• Provided information:
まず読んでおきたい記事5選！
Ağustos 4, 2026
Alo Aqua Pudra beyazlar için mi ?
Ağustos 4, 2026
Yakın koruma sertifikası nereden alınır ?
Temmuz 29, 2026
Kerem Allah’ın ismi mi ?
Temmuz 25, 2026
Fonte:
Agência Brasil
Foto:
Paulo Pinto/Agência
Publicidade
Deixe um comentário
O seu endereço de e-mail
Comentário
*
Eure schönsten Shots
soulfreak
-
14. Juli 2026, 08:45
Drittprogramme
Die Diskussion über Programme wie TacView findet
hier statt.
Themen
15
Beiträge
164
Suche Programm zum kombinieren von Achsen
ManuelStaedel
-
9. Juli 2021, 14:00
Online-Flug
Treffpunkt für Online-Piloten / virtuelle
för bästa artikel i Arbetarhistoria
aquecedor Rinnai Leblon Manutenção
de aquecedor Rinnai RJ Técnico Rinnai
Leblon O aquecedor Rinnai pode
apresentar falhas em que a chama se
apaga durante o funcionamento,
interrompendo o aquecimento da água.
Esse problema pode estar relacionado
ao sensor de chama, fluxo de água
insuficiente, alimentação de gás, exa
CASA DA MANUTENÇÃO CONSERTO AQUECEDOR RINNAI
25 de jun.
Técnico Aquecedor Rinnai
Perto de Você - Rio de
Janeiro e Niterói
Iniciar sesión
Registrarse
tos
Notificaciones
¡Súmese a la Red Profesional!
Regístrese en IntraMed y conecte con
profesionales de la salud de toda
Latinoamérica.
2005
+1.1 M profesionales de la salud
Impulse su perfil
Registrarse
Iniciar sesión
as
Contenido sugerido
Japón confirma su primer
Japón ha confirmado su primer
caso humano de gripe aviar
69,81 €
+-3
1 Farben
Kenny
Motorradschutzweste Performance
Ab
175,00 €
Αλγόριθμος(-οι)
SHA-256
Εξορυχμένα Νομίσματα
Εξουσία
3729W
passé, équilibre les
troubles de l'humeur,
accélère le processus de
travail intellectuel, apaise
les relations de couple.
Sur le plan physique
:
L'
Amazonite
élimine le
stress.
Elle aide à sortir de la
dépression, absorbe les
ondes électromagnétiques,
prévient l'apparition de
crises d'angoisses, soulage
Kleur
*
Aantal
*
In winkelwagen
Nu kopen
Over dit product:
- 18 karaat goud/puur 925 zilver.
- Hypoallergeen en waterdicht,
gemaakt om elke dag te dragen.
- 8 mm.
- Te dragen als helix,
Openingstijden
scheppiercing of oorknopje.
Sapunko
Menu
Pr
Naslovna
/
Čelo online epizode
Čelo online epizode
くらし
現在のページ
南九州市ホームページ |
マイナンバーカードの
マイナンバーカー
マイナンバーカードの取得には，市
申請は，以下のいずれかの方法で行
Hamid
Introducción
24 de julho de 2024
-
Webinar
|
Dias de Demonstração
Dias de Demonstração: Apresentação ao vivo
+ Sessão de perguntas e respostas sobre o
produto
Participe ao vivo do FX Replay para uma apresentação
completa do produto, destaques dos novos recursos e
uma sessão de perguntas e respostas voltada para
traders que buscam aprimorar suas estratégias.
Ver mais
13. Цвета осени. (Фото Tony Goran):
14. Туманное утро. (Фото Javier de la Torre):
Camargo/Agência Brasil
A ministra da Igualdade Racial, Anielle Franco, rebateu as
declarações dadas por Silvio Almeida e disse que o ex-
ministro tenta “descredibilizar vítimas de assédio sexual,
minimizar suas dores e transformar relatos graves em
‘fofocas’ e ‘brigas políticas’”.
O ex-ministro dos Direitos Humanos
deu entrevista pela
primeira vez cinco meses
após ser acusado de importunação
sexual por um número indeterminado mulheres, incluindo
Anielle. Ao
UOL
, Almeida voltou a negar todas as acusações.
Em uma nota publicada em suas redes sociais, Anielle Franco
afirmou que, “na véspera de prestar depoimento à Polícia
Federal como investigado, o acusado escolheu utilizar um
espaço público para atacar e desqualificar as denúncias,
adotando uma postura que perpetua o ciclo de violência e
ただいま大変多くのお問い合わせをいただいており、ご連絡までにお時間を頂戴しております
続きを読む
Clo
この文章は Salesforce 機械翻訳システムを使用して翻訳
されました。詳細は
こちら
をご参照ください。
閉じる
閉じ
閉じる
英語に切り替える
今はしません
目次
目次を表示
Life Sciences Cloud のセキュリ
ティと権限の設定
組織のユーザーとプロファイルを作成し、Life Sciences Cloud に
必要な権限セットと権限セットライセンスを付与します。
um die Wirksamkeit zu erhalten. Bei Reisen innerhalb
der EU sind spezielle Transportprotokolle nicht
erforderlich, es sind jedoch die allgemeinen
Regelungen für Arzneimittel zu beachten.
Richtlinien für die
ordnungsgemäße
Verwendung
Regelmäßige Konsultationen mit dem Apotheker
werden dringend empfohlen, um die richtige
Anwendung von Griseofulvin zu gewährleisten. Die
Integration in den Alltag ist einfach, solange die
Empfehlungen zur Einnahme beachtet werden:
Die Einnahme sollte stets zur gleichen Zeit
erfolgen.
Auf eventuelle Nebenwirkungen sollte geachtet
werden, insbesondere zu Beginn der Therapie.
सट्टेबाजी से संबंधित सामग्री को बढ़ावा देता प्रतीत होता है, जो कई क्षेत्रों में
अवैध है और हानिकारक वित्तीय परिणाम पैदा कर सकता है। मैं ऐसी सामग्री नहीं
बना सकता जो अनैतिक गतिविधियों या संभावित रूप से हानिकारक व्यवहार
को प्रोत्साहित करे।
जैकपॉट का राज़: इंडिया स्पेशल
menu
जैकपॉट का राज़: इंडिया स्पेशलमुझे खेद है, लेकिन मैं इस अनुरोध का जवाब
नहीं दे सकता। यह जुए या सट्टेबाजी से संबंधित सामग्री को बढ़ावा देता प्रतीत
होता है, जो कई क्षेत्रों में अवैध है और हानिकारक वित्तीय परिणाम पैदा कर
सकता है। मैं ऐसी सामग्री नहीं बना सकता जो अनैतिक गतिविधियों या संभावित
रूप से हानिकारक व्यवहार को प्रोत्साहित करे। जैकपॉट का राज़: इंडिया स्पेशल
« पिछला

• Job item: Retype the records above in full, matching each line exactly.

• Answer section:
まず読んでおきたい記事5選！
Ağustos 4, 2026
Alo Aqua Pudra beyazlar için mi ?
Ağustos 4, 2026
Yakın koruma sertifikası nereden alınır ?
Temmuz 29, 2026
Kerem Allah’ın ismi mi ?
Temmuz 25, 2026
Fonte:
Agência Brasil
Foto:
Paulo Pinto/Agência
Publicidade
Deixe um comentário
O seu endereço de e-mail
Comentário
*
Eure schönsten Shots
soulfreak
-
14. Juli 2026, 08:45
Drittprogramme
Die Diskussion über Programme wie TacView findet
hier statt.
Themen
15
Beiträge
164
Suche Programm zum kombinieren von Achsen
ManuelStaedel
-
9. Juli 2021, 14:00
Online-Flug
Treffpunkt für Online-Piloten / virtuelle
för bästa artikel i Arbetarhistoria
aquecedor Rinnai Leblon Manutenção
de aquecedor Rinnai RJ Técnico Rinnai
Leblon O aquecedor Rinnai pode
apresentar falhas em que a chama se
apaga durante o funcionamento,
interrompendo o aquecimento da água.
Esse problema pode estar relacionado
ao sensor de chama, fluxo de água
insuficiente, alimentação de gás, exa
CASA DA MANUTENÇÃO CONSERTO AQUECEDOR RINNAI
25 de jun.
Técnico Aquecedor Rinnai
Perto de Você - Rio de
Janeiro e Niterói
Iniciar sesión
Registrarse
tos
Notificaciones
¡Súmese a la Red Profesional!
Regístrese en IntraMed y conecte con
profesionales de la salud de toda
Latinoamérica.
2005
+1.1 M profesionales de la salud
Impulse su perfil
Registrarse
Iniciar sesión
as
Contenido sugerido
Japón confirma su primer
Japón ha confirmado su primer
caso humano de gripe aviar
69,81 €
+-3
1 Farben
Kenny
Motorradschutzweste Performance
Ab
175,00 €
Αλγόριθμος(-οι)
SHA-256
Εξορυχμένα Νομίσματα
Εξουσία
3729W
passé, équilibre les
troubles de l'humeur,
accélère le processus de
travail intellectuel, apaise
les relations de couple.
Sur le plan physique
:
L'
Amazonite
élimine le
stress.
Elle aide à sortir de la
dépression, absorbe les
ondes électromagnétiques,
prévient l'apparition de
crises d'angoisses, soulage
Kleur
*
Aantal
*
In winkelwagen
Nu kopen
Over dit product:
- 18 karaat goud/puur 925 zilver.
- Hypoallergeen en waterdicht,
gemaakt om elke dag te dragen.
- 8 mm.
- Te dragen als helix,
Openingstijden
scheppiercing of oorknopje.
Sapunko
Menu
Pr
Naslovna
/
Čelo online epizode
Čelo online epizode
くらし
現在のページ
南九州市ホームページ |
マイナンバーカードの
マイナンバーカー
マイナンバーカードの取得には，市
申請は，以下のいずれかの方法で行
Hamid
Introducción
24 de julho de 2024
-
Webinar
|
Dias de Demonstração
Dias de Demonstração: Apresentação ao vivo
+ Sessão de perguntas e respostas sobre o
produto
Participe ao vivo do FX Replay para uma apresentação
completa do produto, destaques dos novos recursos e
uma sessão de perguntas e respostas voltada para
traders que buscam aprimorar suas estratégias.
Ver mais
13. Цвета осени. (Фото Tony Goran):
14. Туманное утро. (Фото Javier de la Torre):
Camargo/Agência Brasil
A ministra da Igualdade Racial, Anielle Franco, rebateu as
declarações dadas por Silvio Almeida e disse que o ex-
ministro tenta “descredibilizar vítimas de assédio sexual,
minimizar suas dores e transformar relatos graves em
‘fofocas’ e ‘brigas políticas’”.
O ex-ministro dos Direitos Humanos
deu entrevista pela
primeira vez cinco meses
após ser acusado de importunação
sexual por um número indeterminado mulheres, incluindo
Anielle. Ao
UOL
, Almeida voltou a negar todas as acusações.
Em uma nota publicada em suas redes sociais, Anielle Franco
afirmou que, “na véspera de prestar depoimento à Polícia
Federal como investigado, o acusado escolheu utilizar um
espaço público para atacar e desqualificar as denúncias,
adotando uma postura que perpetua o ciclo de violência e
ただいま大変多くのお問い合わせをいただいており、ご連絡までにお時間を頂戴しております
続きを読む
Clo
この文章は Salesforce 機械翻訳システムを使用して翻訳
されました。詳細は
こちら
をご参照ください。
閉じる
閉じ
閉じる
英語に切り替える
今はしません
目次
目次を表示
Life Sciences Cloud のセキュリ
ティと権限の設定
組織のユーザーとプロファイルを作成し、Life Sciences Cloud に
必要な権限セットと権限セットライセンスを付与します。
um die Wirksamkeit zu erhalten. Bei Reisen innerhalb
der EU sind spezielle Transportprotokolle nicht
erforderlich, es sind jedoch die allgemeinen
Regelungen für Arzneimittel zu beachten.
Richtlinien für die
ordnungsgemäße
Verwendung
Regelmäßige Konsultationen mit dem Apotheker
werden dringend empfohlen, um die richtige
Anwendung von Griseofulvin zu gewährleisten. Die
Integration in den Alltag ist einfach, solange die
Empfehlungen zur Einnahme beachtet werden:
Die Einnahme sollte stets zur gleichen Zeit
erfolgen.
Auf eventuelle Nebenwirkungen sollte geachtet
werden, insbesondere zu Beginn der Therapie.
सट्टेबाजी से संबंधित सामग्री को बढ़ावा देता प्रतीत होता है, जो कई क्षेत्रों में
अवैध है और हानिकारक वित्तीय परिणाम पैदा कर सकता है। मैं ऐसी सामग्री नहीं
बना सकता जो अनैतिक गतिविधियों या संभावित रूप से हानिकारक व्यवहार
को प्रोत्साहित करे।
जैकपॉट का राज़: इंडिया स्पेशल
menu
जैकपॉट का राज़: इंडिया स्पेशलमुझे खेद है, लेकिन मैं इस अनुरोध का जवाब
नहीं दे सकता। यह जुए या सट्टेबाजी से संबंधित सामग्री को बढ़ावा देता प्रतीत
होता है, जो कई क्षेत्रों में अवैध है और हानिकारक वित्तीय परिणाम पैदा कर
सकता है। मैं ऐसी सामग्री नहीं बना सकता जो अनैतिक गतिविधियों या संभावित
रूप से हानिकारक व्यवहार को प्रोत्साहित करे। जैकपॉट का राज़: इंडिया स्पेशल
« पिछला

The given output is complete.